** BEGIN Reading passage **

Building an Influential Civilian Career While Serving In The National Guard or Reserves
by James Boscia
Serving in the National Guard or Reserves while thriving in a civilian career can feel like having two parents that speak different languages. While I haven’t experienced the latter, I can relate to the perceived feeling of being pulled in two vastly different directions.
Most people won’t fault a military service member for saying that serving the country while advancing in a civilian career is difficult. To be candid, they are more willing to go easy on you, claim ignorance, or boost your ego for the sacrifices you make. Even when done with the best intentions, these misguided allowances can be harmful for a multitude of reasons, including how those narratives impact employers. It can fuel the sentiment of “since I can’t begin to understand what they go through, why try?”
I choose to view the differences in military and civilian culture as an opportunity. An opportunity to share knowledge and experience, blend varying skill sets, and live my life with twice the passion. I am grateful to advance in two careers, learn from two sets of colleagues, and impact two distinct cultures. However, navigating this dual path comes with challenges that I have thankfully learned to overcome. In the spirit of expanding our perspectives and paving the way for more military members to thrive in civilian careers, here are some key insights I’ve gained during my journey.
Appreciate the Change
For me, when I start a task, it’s very difficult to get my mind off of it until it’s completed. Even if I’m not actively working on it, it’s still in the back of my mind, nagging at my subconscious. Due to the increased connectivity via technology and high rate of new assignments in our careers nowadays, it can begin to feel like a stream of nagging tasks. In some ways, this is actually very exciting. We begin to get addicted to the dopamine release and accolades associated with completing these tasks. At other times, this stream feels overwhelming. It feels as if no matter how hard we attack the work at hand, there’s always more leering over our shoulder.
Working as part of the National Guard or Reserves provides a trip away from the stream. Whether you’re guzzling the dopamine and crushing the task at hand, or drowning in a giant workload, taking the time to appreciate the change is extremely worthwhile. There are numerous books and podcasts nowadays that speak to the beauty of gratitude, and spending a couple of days, two weeks, or six months in a different setting can be instrumental in fostering gratitude. This, again, plays into our perception of the change, and therefore the perception of those around us. When we appreciate the value of part-time military service, employers and military commanders begin to embrace it as well.

** END Reading passage **

• _Problem_
Extend the essay on building a civilian career while serving in the National Guard or Reserves, picking up after its final sentence. The data has no connection to the essay on balancing a civilian career with National Guard or Reserve service.

** BEGIN Data supplied **

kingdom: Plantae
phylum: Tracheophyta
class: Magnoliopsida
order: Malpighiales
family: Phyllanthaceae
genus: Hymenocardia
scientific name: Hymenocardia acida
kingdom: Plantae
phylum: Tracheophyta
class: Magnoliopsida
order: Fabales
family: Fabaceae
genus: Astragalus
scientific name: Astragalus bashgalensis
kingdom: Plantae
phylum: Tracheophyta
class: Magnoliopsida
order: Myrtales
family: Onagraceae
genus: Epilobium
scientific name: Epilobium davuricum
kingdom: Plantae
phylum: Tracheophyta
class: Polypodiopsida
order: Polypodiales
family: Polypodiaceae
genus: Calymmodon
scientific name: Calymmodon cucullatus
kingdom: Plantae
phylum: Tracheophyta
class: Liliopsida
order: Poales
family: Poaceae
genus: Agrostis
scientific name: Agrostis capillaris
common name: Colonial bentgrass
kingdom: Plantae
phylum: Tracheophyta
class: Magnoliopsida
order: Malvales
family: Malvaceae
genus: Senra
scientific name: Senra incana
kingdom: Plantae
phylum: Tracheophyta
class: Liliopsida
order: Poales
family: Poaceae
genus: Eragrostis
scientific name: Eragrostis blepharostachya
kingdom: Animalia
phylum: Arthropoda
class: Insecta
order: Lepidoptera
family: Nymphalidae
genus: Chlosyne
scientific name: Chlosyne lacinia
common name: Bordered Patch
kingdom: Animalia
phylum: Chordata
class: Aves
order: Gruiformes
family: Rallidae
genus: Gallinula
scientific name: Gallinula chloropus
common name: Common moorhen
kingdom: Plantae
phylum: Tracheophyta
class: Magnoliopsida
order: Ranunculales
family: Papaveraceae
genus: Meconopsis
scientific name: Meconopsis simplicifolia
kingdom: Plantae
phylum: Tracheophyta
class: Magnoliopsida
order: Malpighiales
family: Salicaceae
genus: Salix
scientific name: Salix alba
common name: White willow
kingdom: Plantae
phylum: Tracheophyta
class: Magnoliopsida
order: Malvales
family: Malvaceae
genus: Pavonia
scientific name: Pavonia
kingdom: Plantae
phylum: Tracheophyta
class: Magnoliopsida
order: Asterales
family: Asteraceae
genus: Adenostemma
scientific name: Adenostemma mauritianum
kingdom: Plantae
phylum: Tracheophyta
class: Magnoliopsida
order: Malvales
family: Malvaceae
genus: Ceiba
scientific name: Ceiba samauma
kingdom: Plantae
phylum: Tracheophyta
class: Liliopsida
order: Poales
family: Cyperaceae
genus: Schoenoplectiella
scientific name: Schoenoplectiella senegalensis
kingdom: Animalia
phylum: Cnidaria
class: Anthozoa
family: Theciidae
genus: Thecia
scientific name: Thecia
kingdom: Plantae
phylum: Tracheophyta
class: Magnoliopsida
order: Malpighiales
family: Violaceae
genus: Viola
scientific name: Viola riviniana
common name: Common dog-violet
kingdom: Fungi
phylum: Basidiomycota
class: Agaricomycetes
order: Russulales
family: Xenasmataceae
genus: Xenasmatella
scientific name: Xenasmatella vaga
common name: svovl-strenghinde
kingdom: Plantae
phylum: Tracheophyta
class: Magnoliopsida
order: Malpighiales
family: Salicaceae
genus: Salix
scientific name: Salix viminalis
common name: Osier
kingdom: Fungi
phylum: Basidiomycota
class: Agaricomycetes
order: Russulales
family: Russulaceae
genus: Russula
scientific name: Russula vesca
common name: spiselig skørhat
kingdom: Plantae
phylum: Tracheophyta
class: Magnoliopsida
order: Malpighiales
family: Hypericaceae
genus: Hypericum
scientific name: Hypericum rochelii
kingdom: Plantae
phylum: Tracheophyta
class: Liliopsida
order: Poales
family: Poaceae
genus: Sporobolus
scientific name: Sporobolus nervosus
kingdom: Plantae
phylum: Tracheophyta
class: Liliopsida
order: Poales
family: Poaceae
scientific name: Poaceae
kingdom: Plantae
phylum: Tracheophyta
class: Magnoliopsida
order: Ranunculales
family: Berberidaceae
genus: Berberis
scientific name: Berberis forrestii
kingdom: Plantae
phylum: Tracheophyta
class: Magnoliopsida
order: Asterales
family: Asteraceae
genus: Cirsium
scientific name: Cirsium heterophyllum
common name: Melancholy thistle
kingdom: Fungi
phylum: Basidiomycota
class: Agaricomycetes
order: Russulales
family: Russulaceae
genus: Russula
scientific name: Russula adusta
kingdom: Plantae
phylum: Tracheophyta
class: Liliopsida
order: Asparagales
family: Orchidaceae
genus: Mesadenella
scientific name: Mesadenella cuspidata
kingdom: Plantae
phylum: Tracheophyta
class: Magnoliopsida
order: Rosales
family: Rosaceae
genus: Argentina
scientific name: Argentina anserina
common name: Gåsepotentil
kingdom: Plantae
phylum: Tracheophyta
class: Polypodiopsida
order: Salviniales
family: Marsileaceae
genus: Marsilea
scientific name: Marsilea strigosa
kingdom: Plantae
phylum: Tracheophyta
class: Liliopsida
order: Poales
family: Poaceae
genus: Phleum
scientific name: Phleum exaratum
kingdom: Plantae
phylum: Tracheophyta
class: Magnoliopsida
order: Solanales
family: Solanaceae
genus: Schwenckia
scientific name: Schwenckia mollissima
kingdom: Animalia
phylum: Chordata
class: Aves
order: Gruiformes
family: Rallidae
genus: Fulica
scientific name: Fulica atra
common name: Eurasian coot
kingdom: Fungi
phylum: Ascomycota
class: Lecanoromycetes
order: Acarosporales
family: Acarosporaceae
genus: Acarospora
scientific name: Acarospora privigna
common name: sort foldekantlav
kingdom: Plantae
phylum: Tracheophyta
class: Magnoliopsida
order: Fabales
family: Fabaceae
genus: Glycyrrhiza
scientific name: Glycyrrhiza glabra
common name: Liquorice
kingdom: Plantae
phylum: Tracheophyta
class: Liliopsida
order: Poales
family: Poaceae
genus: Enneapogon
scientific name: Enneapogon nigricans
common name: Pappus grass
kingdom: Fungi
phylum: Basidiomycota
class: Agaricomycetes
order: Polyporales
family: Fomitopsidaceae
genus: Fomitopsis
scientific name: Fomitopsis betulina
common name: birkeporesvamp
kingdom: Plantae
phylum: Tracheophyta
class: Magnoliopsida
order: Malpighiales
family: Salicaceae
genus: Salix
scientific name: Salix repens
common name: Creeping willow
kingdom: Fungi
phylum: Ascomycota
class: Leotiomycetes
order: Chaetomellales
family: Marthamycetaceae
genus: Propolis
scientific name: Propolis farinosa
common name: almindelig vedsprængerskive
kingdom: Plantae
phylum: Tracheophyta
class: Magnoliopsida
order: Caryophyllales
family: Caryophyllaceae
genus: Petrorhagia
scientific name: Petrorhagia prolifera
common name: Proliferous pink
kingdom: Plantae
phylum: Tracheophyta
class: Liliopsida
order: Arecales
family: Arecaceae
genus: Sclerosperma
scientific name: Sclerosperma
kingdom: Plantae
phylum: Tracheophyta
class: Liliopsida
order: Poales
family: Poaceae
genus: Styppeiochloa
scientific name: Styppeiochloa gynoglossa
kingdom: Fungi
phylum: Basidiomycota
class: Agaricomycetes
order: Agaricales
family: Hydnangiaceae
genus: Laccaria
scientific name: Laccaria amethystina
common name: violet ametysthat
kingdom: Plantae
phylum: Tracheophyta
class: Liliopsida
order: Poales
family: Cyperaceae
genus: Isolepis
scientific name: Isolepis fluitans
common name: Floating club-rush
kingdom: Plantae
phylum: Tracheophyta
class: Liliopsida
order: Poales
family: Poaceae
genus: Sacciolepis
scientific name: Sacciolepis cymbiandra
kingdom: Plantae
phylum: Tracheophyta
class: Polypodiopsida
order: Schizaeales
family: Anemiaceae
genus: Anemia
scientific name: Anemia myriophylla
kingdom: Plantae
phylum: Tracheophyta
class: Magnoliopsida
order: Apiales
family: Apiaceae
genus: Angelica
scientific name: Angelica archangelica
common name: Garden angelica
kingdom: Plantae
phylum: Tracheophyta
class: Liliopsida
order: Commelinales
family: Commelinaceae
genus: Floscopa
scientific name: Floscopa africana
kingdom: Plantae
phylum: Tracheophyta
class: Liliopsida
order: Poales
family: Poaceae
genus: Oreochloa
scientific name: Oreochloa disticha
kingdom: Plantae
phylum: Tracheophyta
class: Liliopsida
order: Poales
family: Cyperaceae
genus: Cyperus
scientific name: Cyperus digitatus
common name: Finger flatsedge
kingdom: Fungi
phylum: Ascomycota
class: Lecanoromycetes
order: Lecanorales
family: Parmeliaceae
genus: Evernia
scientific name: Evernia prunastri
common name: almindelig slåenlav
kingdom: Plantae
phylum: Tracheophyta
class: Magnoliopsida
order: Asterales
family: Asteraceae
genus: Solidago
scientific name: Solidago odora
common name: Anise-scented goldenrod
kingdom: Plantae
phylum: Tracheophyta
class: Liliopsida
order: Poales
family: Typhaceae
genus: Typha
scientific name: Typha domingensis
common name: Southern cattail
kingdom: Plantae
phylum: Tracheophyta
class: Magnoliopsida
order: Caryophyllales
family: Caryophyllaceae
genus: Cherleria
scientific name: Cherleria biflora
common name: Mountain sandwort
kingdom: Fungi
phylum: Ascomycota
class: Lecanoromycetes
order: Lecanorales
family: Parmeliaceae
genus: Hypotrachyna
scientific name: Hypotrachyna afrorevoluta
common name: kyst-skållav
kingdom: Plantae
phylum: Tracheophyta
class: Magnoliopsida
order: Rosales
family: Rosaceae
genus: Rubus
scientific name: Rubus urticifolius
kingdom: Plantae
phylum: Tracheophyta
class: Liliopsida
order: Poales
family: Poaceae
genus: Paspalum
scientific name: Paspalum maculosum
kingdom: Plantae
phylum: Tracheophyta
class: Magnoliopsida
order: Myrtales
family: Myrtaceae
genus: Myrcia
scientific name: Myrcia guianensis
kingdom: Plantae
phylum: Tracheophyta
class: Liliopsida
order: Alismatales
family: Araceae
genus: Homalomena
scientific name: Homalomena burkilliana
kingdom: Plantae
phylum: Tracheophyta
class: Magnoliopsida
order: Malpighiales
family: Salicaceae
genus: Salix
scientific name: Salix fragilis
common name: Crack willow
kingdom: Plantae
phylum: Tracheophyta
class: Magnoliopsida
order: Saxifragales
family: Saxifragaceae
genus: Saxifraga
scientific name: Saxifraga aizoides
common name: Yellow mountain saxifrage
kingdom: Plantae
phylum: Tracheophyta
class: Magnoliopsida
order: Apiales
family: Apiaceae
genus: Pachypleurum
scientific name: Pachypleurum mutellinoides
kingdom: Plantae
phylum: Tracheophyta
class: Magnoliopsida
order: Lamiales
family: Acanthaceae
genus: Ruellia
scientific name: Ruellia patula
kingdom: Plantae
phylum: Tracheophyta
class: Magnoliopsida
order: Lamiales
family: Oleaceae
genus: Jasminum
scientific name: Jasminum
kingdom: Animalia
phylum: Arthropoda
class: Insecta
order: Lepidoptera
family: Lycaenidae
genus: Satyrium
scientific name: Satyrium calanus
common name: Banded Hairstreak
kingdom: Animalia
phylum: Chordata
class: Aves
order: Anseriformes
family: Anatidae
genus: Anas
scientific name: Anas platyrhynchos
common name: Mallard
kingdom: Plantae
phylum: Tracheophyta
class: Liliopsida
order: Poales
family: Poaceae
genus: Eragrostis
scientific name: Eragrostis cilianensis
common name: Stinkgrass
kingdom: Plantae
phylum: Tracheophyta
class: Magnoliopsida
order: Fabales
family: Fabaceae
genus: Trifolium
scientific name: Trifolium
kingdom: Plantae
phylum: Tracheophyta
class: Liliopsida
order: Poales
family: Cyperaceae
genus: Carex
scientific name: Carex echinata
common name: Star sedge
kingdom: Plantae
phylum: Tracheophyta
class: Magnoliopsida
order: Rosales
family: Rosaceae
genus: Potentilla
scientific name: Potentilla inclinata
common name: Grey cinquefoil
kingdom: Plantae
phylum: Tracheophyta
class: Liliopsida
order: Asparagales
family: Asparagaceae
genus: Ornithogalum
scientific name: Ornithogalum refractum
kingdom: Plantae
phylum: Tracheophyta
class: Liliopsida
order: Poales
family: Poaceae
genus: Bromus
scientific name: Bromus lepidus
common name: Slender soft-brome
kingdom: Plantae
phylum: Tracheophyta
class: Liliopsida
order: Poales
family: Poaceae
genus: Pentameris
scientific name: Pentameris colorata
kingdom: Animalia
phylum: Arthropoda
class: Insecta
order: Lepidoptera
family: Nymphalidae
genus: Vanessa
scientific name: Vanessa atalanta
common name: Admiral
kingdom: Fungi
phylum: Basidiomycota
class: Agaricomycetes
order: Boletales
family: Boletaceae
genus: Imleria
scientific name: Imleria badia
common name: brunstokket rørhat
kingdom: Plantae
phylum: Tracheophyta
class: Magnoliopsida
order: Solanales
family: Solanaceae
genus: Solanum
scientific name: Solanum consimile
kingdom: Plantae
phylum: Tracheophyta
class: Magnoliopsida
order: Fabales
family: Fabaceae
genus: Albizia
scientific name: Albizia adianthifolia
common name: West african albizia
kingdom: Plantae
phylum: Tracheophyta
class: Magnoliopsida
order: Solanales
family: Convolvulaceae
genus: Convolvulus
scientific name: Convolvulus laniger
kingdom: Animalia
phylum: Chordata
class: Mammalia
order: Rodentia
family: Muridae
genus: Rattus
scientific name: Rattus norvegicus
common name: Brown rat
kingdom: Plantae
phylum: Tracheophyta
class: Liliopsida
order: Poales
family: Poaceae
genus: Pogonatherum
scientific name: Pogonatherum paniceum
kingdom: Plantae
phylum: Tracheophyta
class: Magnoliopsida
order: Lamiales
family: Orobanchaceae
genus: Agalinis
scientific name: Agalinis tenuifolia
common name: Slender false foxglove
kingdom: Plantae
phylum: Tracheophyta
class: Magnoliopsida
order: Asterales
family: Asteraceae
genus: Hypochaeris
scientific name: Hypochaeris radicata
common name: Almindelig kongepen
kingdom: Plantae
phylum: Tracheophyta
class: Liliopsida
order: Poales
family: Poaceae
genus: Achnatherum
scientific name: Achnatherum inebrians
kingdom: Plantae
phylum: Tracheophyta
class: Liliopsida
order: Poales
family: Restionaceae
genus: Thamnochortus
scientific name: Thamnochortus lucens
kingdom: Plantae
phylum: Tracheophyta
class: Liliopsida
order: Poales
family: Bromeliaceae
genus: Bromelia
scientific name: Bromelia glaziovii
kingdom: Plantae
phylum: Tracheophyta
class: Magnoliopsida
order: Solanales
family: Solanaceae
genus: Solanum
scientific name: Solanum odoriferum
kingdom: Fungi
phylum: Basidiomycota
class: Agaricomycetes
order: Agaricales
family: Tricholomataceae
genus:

** END Data supplied **

• _Reply_
Practice Proper Patience
No matter how supportive and accommodating your unit or office leadership, miscommunications will happen. Your First Sergeant wants you to support a late notice mission. Your boss thinks you’d be a great addition to a team tackling a project during your drill time. In these moments, it may feel as if you have to sacrifice advancement in one role to support advancement in the other. When these situations pull you in dueling directions, understand that no matter how hard you try, you can’t be in two places at once. As long as you keep a level head, there will always be another chance to shine. Think of your life as a campaign. No campaign is won by doing just one thing, but by building a series of processes to handle a multitude of tasks— have patience and trust the process.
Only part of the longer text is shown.